Dataset records

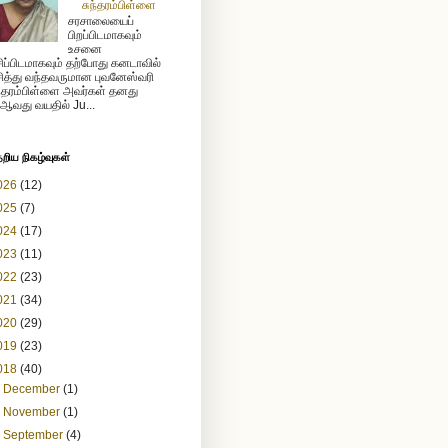
சுந்தரம்பிள்ளை
சரசாலையைப்
பிறப்பிடமாகவும்
உசனை
ிப்பிடமாகவும் தற்போது கனடாவில்
ித்து வந்தவருமான புவனேஸ்வரி
ந்தரம்பிள்ளை அவர்கள் தனது
ஆவது வயதில் Ju...
ேறிய நிகழ்வுகள்
026
(12)
025
(7)
024
(17)
023
(11)
022
(23)
021
(34)
020
(29)
019
(23)
018
(40)
►
December
(1)
►
November
(1)
►
September
(4)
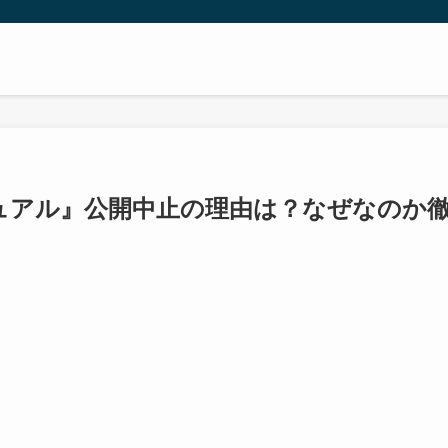
ュアル』公開中止の理由は？なぜなのか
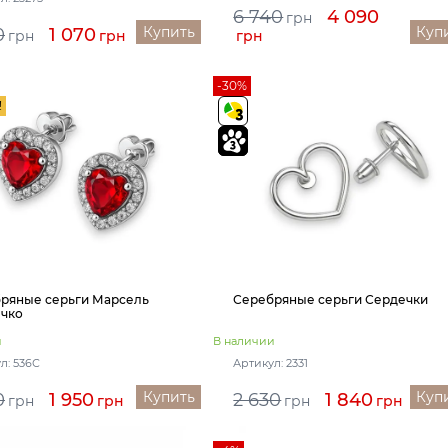
6 740
4 090
грн
Купить
Куп
0
1 070
грн
грн
грн
-30%
!
ряные серьги Марсель
Серебряные серьги Сердечки
чко
и
В наличии
л: 536С
Артикул: 2331
Купить
Куп
0
1 950
2 630
1 840
грн
грн
грн
грн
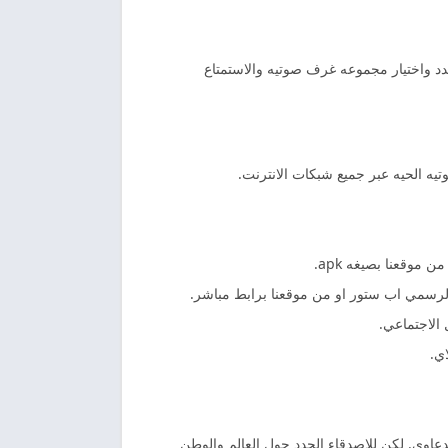
د واختيار مجموعه غرف صوتيه والاستمتاع
وتيه الحيه عبر جميع شبكات الانترنت.
موقعنا بصيغه apk.
لرسمي اب ستور او من موقعنا برابط مباشر.
 الاجتماعي.
ي.
دعاوي. لكن للاصدقاء الجدد حول العالم والوطن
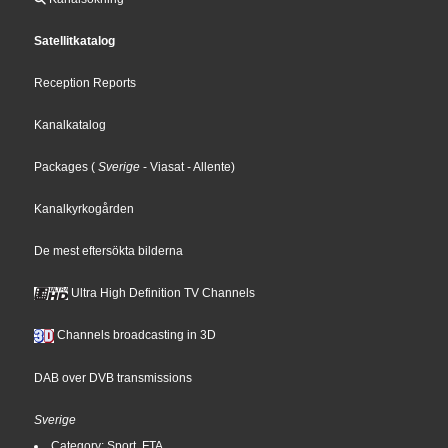
Satellitkatalog
Reception Reports
Kanalkatalog
Packages
(
Sverige
- Viasat
- Allente
)
Kanalkyrkogården
De mest eftersökta bilderna
Ultra High Definition TV Channels
Channels broadcasting in 3D
DAB over DVB transmissions
Sverige
Category: Sport, FTA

EXERCISE> Could you write out, word for word, all the text read from the records above, leaving the pictures out of your answer?

ANSWER BOX>
சுந்தரம்பிள்ளை
சரசாலையைப்
பிறப்பிடமாகவும்
உசனை
ிப்பிடமாகவும் தற்போது கனடாவில்
ித்து வந்தவருமான புவனேஸ்வரி
ந்தரம்பிள்ளை அவர்கள் தனது
ஆவது வயதில் Ju...
ேறிய நிகழ்வுகள்
026
(12)
025
(7)
024
(17)
023
(11)
022
(23)
021
(34)
020
(29)
019
(23)
018
(40)
►
December
(1)
►
November
(1)
►
September
(4)
ュアル』公開中止の理由は？なぜなのか
6 740
4 090
грн
Купить
Куп
0
1 070
грн
грн
грн
-30%
!
ряные серьги Марсель
Серебряные серьги Сердечки
чко
и
В наличии
л: 536С
Артикул: 2331
Купить
Куп
0
1 950
2 630
1 840
грн
грн
грн
грн
د واختيار مجموعه غرف صوتيه والاستمتاع
وتيه الحيه عبر جميع شبكات الانترنت.
موقعنا بصيغه apk.
لرسمي اب ستور او من موقعنا برابط مباشر.
 الاجتماعي.
ي.
دعاوي. لكن للاصدقاء الجدد حول العالم والوطن
Satellitkatalog
Reception Reports
Kanalkatalog
Packages
(
Sverige
- Viasat
- Allente
)
Kanalkyrkogården
De mest eftersökta bilderna
Ultra High Definition TV Channels
Channels broadcasting in 3D
DAB over DVB transmissions
Sverige
Category: Sport, FTA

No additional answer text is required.